═════ ENTRIES SUPPLIED ═════

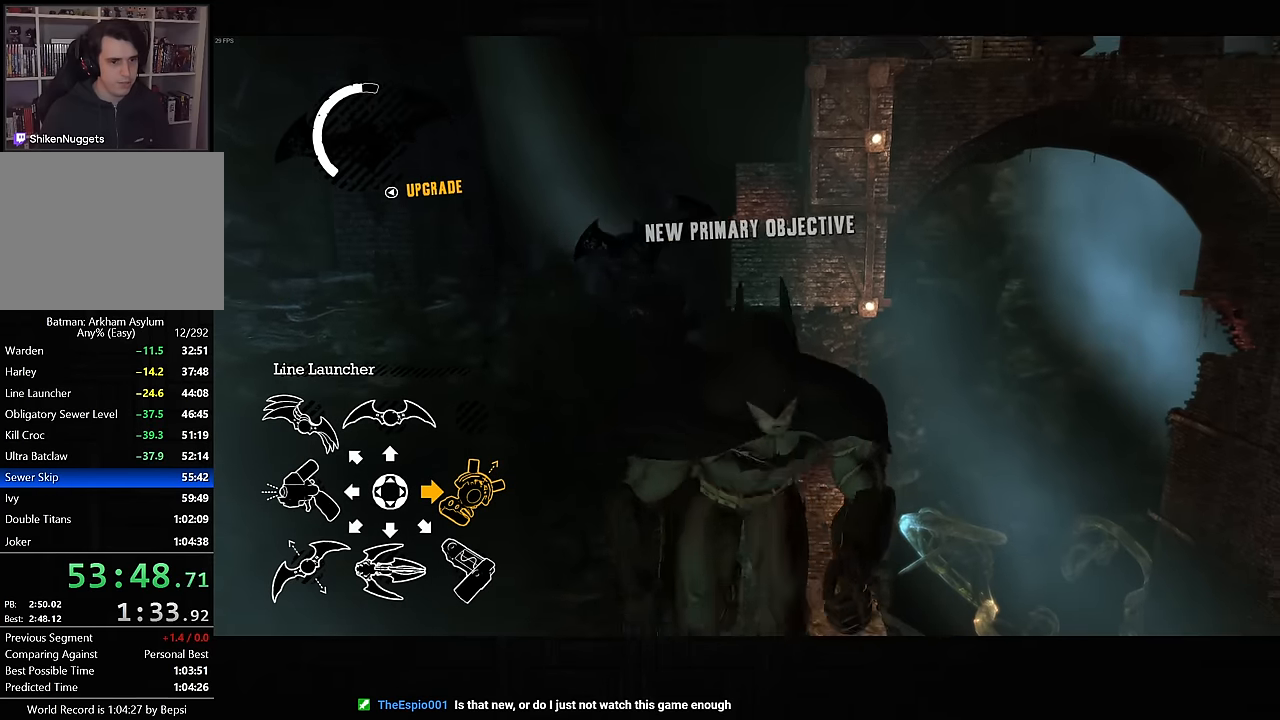
{"buttons": ["L2", "R2"], "left_stick": "center", "right_stick": "center", "events": [[50, "right_stick", "center"], [483, "R2", "down"]]}
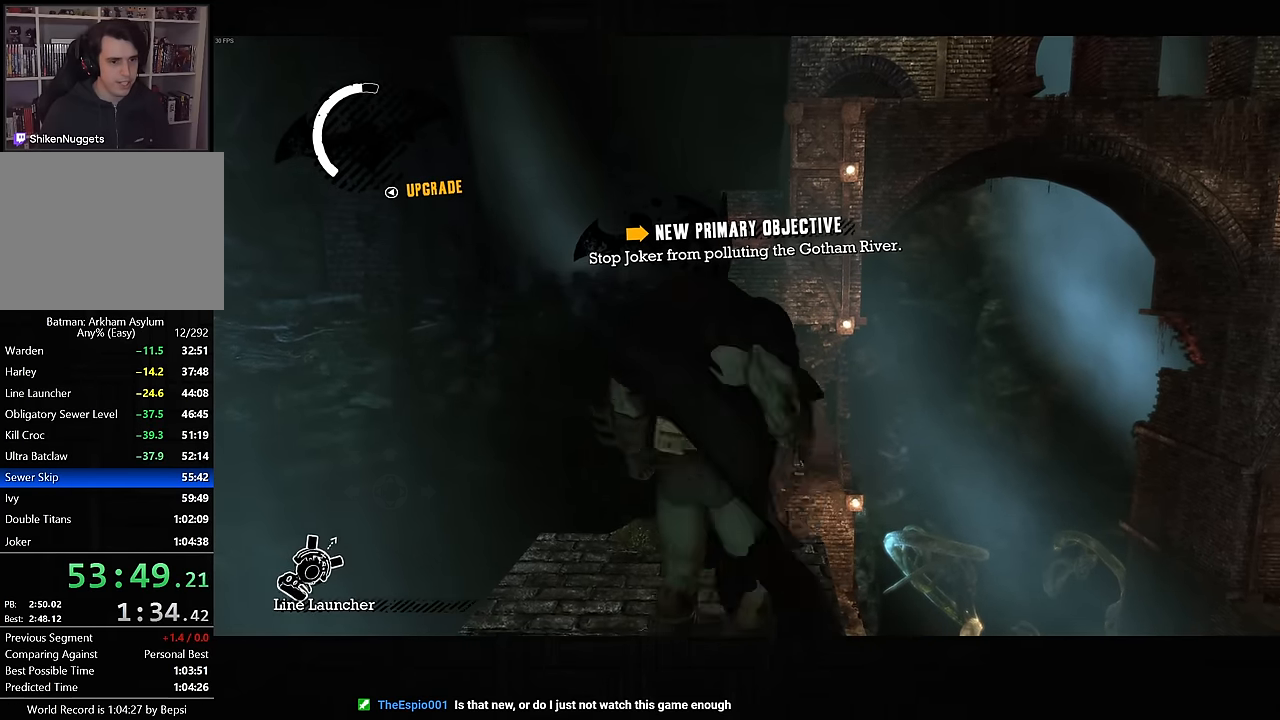
{"buttons": [], "left_stick": "up", "right_stick": "right", "events": [[100, "R2", "up"], [150, "L2", "up"], [266, "right_stick", "right"], [400, "left_stick", "up"]]}
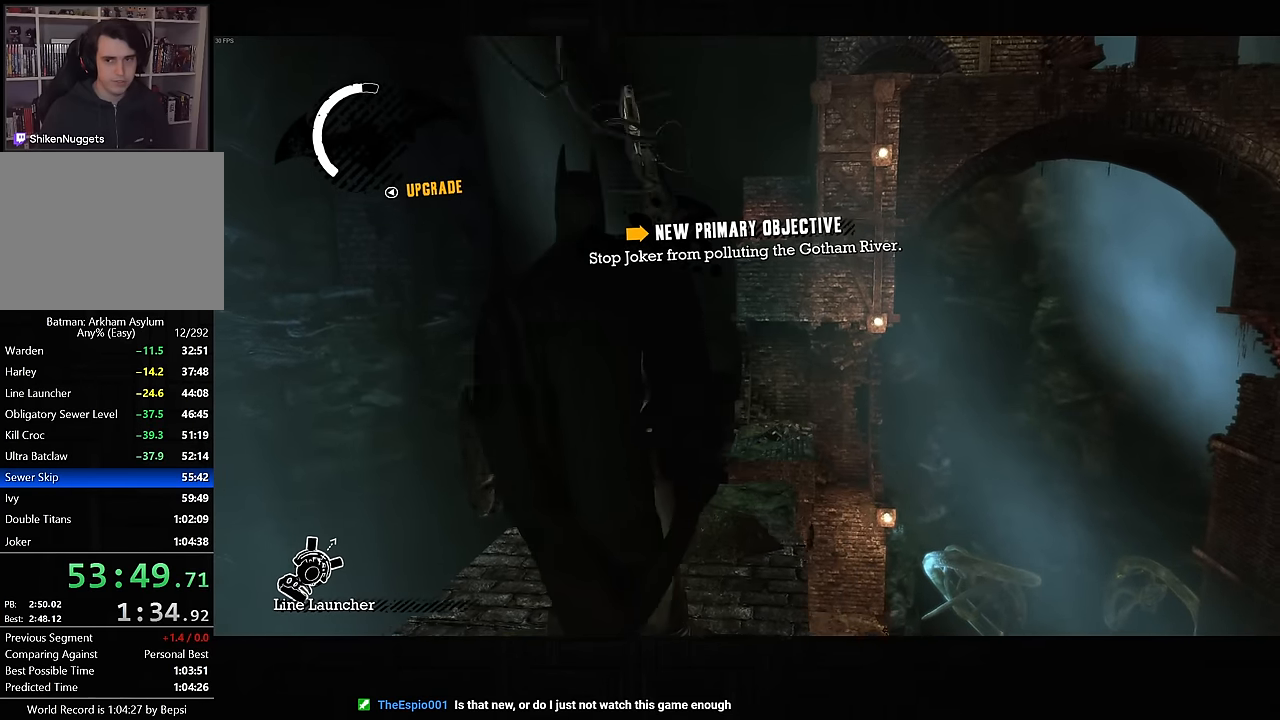
{"buttons": [], "left_stick": "up", "right_stick": "down-right", "events": [[16, "right_stick", "down-right"]]}
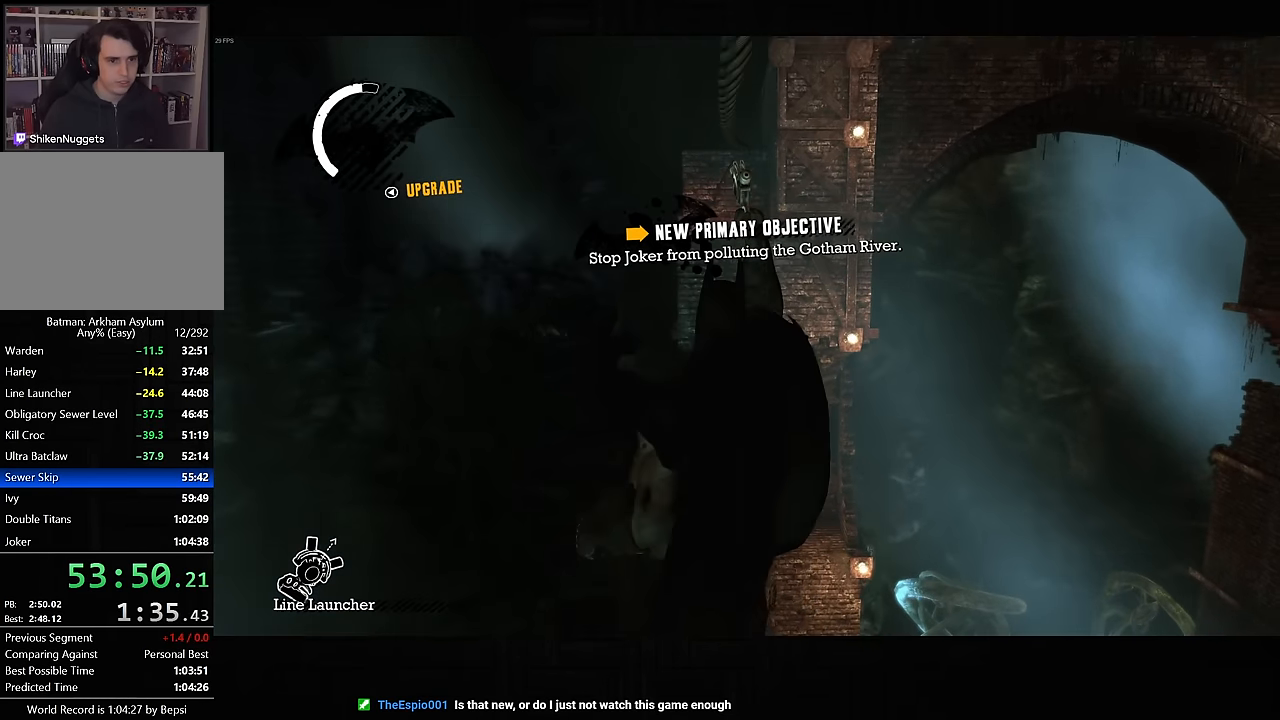
{"buttons": [], "left_stick": "up", "right_stick": "down-right", "events": [[116, "right_stick", "down"], [366, "right_stick", "down-right"]]}
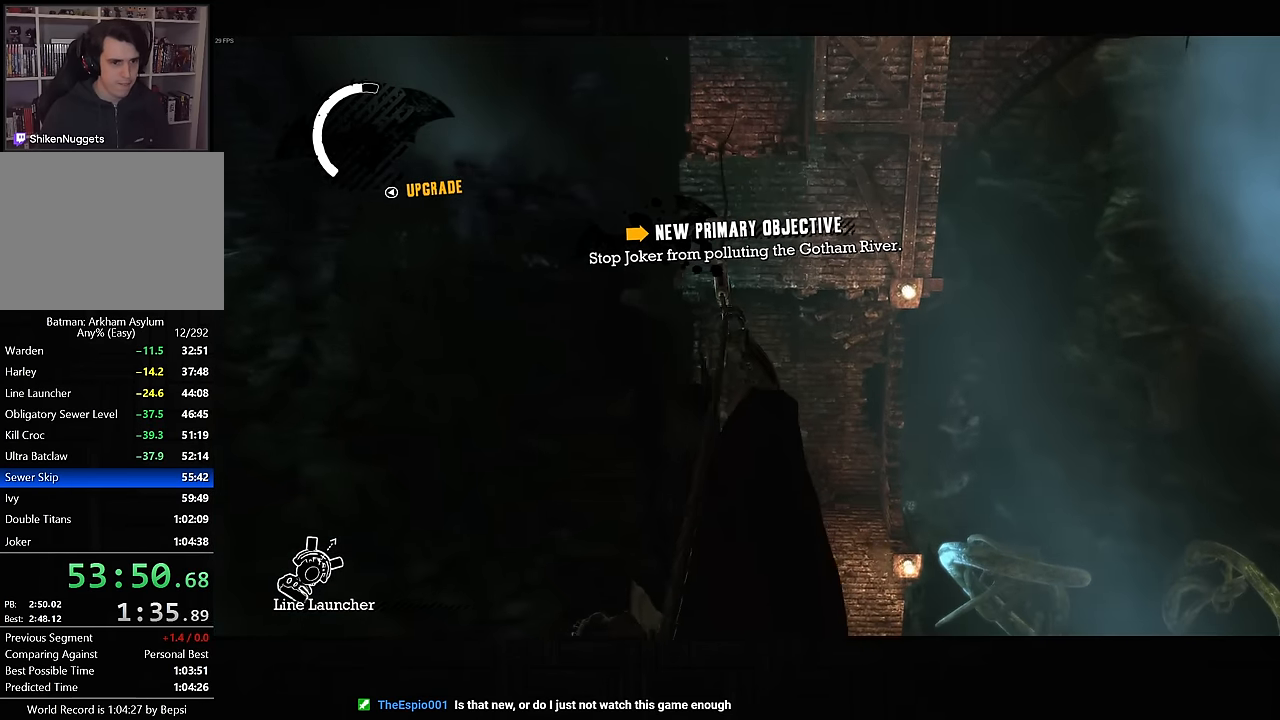
{"buttons": [], "left_stick": "up", "right_stick": "center", "events": [[283, "right_stick", "center"]]}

═════

- EXERCISE DIRECTIONS:
Copy the entries precisely, images excluded.

- SOLUTION BELOW:
{"buttons": ["L2", "R2"], "left_stick": "center", "right_stick": "center", "events": [[50, "right_stick", "center"], [483, "R2", "down"]]}
{"buttons": [], "left_stick": "up", "right_stick": "right", "events": [[100, "R2", "up"], [150, "L2", "up"], [266, "right_stick", "right"], [400, "left_stick", "up"]]}
{"buttons": [], "left_stick": "up", "right_stick": "down-right", "events": [[16, "right_stick", "down-right"]]}
{"buttons": [], "left_stick": "up", "right_stick": "down-right", "events": [[116, "right_stick", "down"], [366, "right_stick", "down-right"]]}
{"buttons": [], "left_stick": "up", "right_stick": "center", "events": [[283, "right_stick", "center"]]}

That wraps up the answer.